The two walked down the slot canyon oblivious to the sound of thunder in the distance.
Acres of almond trees lined the interstate highway which complimented the crazy driving nuts.
He is no James Bond; his name is Roger Moore.
The tumbleweed refused to tumble but was more than willing to prance.
She was disgusted he couldn’t tell the difference between lemonade and > limeade.
He didn’t want to go to the dentist, yet he went anyway.
Find combination of sentences that match the following frequency table closest:
[a:5, b:5, c:5, d:5, e:5, f:5, g:5, h:5 ..... z:5]
Example:
Frequency table of sixth sentence
He is no James Bond; his name is Roger Moore.

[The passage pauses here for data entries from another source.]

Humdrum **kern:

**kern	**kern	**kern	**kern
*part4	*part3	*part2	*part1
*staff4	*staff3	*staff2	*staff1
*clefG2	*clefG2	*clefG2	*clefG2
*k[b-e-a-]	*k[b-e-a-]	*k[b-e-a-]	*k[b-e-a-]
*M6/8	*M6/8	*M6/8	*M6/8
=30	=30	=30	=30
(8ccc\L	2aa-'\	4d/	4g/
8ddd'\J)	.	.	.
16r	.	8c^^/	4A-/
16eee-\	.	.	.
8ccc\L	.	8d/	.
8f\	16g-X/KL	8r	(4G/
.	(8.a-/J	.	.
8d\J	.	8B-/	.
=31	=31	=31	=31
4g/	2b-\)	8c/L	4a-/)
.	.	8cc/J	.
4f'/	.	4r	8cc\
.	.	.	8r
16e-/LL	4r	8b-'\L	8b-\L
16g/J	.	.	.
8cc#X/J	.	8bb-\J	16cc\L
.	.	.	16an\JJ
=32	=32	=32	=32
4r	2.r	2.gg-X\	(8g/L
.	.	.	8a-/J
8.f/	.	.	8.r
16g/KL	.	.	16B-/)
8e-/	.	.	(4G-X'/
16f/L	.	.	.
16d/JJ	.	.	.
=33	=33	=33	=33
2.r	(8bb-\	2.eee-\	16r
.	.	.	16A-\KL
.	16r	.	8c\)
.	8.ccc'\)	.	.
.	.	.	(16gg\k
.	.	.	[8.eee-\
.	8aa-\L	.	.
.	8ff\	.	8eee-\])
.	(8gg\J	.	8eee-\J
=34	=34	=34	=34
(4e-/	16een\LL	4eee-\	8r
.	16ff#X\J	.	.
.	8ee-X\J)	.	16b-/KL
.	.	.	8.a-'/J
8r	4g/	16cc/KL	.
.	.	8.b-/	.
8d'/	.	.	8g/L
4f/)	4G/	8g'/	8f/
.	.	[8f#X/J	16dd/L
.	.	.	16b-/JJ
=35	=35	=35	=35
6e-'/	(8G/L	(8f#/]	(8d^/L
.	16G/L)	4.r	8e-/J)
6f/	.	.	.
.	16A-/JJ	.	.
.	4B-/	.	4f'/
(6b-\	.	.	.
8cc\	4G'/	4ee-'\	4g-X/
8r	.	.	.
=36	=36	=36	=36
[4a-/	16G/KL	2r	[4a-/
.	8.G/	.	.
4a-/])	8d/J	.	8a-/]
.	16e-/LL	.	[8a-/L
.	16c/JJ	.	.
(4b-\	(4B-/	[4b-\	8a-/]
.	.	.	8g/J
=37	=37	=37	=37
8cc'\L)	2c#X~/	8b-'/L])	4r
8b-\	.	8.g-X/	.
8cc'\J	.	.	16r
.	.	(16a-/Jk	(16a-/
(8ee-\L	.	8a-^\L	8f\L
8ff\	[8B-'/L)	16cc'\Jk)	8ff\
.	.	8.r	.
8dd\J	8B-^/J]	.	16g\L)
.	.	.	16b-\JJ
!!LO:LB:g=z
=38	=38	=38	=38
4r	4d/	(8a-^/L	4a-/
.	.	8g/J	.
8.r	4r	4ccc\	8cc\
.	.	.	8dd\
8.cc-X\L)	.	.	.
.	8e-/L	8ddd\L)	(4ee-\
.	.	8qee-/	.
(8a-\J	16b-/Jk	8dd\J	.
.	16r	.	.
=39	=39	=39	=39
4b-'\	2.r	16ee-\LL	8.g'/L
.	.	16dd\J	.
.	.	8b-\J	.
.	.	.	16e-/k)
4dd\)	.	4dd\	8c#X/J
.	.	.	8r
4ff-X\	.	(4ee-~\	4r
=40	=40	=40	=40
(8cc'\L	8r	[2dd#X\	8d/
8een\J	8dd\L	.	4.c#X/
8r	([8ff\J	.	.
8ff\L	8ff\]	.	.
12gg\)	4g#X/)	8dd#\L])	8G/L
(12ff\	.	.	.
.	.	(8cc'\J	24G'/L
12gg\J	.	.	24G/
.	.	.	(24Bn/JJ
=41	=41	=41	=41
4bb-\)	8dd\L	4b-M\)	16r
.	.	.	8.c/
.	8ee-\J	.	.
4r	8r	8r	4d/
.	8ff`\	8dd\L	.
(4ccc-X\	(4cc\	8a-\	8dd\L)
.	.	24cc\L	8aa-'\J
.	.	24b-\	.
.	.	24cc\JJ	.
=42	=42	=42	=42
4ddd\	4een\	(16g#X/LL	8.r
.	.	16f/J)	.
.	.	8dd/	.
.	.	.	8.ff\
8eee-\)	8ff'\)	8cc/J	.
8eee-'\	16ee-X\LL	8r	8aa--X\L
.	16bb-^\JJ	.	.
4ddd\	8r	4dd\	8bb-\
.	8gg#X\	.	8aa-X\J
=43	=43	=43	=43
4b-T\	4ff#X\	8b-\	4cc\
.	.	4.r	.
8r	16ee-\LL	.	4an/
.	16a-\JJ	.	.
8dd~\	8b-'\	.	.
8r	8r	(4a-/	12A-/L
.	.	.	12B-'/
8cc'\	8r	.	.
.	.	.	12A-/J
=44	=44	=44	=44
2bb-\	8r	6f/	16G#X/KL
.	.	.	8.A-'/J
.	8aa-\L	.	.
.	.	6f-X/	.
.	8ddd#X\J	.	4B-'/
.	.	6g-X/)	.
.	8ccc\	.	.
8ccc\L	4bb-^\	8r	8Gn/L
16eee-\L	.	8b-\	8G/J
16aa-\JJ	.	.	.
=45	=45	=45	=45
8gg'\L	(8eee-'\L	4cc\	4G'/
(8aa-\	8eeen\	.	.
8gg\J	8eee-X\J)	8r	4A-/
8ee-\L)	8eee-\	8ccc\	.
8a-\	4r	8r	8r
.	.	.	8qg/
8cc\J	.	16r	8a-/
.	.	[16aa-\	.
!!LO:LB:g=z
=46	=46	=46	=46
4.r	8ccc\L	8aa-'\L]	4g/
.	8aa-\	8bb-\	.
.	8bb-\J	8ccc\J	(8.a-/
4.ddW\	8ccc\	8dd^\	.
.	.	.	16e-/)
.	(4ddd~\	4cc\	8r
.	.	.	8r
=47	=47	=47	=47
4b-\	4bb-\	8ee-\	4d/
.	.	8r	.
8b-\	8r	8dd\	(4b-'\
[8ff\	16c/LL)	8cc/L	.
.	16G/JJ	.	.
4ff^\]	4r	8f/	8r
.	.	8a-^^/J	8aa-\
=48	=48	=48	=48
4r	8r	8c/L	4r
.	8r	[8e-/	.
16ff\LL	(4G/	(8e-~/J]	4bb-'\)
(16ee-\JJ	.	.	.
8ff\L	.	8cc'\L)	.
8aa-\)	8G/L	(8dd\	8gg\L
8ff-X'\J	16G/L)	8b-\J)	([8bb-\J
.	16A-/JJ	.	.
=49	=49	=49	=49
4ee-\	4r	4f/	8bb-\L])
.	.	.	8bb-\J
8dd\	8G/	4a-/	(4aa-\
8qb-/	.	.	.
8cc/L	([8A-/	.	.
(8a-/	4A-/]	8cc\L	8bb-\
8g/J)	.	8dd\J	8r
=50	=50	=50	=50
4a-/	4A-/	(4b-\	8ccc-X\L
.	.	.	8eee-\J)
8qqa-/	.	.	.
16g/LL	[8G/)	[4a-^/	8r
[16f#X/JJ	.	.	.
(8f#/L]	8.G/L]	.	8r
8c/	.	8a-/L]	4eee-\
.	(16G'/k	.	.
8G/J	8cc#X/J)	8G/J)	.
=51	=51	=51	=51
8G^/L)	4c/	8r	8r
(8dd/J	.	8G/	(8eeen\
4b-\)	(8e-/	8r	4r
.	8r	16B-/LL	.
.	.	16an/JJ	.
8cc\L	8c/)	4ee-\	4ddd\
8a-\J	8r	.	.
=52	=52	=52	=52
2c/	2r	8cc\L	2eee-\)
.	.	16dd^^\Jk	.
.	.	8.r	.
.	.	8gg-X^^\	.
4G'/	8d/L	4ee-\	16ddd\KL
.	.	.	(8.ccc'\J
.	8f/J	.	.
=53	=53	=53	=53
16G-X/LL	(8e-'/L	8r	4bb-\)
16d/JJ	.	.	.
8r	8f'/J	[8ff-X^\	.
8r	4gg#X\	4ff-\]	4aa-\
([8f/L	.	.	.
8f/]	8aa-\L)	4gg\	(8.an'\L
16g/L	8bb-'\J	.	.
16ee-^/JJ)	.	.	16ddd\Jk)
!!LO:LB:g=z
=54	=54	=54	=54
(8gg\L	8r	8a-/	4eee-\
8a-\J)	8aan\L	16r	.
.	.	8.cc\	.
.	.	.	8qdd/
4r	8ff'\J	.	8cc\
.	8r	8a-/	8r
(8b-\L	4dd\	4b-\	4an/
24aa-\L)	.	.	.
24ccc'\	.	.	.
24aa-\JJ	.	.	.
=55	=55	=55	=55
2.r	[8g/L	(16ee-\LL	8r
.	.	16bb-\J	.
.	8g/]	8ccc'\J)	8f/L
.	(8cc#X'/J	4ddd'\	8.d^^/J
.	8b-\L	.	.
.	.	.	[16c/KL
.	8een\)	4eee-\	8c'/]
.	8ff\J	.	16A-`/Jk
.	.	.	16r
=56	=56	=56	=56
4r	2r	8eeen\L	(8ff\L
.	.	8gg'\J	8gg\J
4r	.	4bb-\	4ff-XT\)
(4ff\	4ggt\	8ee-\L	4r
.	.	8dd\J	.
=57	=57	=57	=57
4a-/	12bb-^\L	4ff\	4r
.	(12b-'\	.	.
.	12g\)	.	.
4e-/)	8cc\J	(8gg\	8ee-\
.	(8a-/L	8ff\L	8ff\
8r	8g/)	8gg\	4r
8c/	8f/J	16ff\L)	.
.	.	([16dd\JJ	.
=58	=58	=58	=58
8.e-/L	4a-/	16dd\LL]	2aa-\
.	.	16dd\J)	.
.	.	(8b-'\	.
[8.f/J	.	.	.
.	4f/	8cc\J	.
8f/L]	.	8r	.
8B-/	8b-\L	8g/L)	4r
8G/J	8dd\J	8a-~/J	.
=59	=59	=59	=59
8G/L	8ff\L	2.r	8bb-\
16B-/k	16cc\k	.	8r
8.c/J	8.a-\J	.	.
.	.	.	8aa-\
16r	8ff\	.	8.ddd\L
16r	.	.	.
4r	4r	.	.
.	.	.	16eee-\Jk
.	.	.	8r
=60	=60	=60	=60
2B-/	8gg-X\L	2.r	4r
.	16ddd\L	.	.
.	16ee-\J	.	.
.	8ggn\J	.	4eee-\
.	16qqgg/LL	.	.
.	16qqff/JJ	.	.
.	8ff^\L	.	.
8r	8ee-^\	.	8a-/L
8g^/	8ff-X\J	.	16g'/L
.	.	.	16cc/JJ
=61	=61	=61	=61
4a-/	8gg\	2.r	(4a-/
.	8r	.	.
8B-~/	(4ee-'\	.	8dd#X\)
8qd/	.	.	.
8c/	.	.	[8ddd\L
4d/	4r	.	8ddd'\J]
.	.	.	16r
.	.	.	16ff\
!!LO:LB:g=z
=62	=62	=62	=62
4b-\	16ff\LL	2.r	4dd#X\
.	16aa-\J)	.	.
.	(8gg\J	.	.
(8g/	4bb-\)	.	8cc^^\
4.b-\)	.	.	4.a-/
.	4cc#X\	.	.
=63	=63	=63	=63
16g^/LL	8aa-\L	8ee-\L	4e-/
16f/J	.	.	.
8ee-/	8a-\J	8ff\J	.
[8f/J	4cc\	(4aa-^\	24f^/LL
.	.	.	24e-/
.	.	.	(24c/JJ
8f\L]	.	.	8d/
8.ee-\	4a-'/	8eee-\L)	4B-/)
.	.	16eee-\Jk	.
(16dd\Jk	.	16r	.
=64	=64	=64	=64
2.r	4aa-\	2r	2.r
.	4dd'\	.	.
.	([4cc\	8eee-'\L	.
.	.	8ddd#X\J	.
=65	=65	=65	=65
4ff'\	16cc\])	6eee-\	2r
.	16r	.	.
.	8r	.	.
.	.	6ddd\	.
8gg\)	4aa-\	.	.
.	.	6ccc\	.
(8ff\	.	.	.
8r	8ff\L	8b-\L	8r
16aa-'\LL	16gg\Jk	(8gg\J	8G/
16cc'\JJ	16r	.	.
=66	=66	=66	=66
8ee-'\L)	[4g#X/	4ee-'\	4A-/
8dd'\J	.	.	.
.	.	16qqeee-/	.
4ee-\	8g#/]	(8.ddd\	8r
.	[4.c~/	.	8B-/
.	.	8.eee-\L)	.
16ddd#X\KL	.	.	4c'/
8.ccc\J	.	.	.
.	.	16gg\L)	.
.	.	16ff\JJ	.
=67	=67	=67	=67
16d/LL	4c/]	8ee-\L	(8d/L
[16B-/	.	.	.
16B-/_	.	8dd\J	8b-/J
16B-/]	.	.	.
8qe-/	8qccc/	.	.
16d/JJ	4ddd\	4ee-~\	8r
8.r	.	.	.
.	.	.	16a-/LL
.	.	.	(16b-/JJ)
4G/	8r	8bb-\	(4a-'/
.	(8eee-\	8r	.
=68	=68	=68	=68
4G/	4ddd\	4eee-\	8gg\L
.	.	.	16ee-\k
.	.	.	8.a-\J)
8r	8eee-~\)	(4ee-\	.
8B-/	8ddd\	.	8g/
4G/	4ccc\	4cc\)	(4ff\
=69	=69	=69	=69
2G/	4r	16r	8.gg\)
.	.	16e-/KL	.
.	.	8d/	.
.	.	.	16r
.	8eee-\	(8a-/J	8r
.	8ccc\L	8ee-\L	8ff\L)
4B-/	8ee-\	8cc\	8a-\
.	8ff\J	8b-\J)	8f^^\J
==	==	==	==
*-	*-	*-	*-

is [a:2, e:5, g:1, h:1, i:3, j:1, m:3, n:3, o:5, r:3, s:4]
Frequency table takes upper and lower equal and excludes special characters.
Whenever someone find a combination of sentences with 3c, 3a, 3b, 3d or 30c, 30a, 30b, 30d from the following sentences with 5% above or below it can be solved.
S1: aaaaaaaaaaaaaaaaaa bbbbbb c
S2: aaaaaaaa bbbbbbbb d
S3: aaaaaaaaaaa bbbbbbbbb c dd
S4: aaaaaaaaaa bbbbbbbb
Be realistic. There is No solution, not NP-hard nor NP-complete, No solution. The number of occurrence of letters in a sentence (for example vowels like i or a) is not equal to others (like x or w). We can just find best matches like the code provided here or change the requirement. I tried to solve this with KnapSack algorithm and Euclidean distance and Standard deviation, but none gives me such answer since there is no sentence with the same size of letters.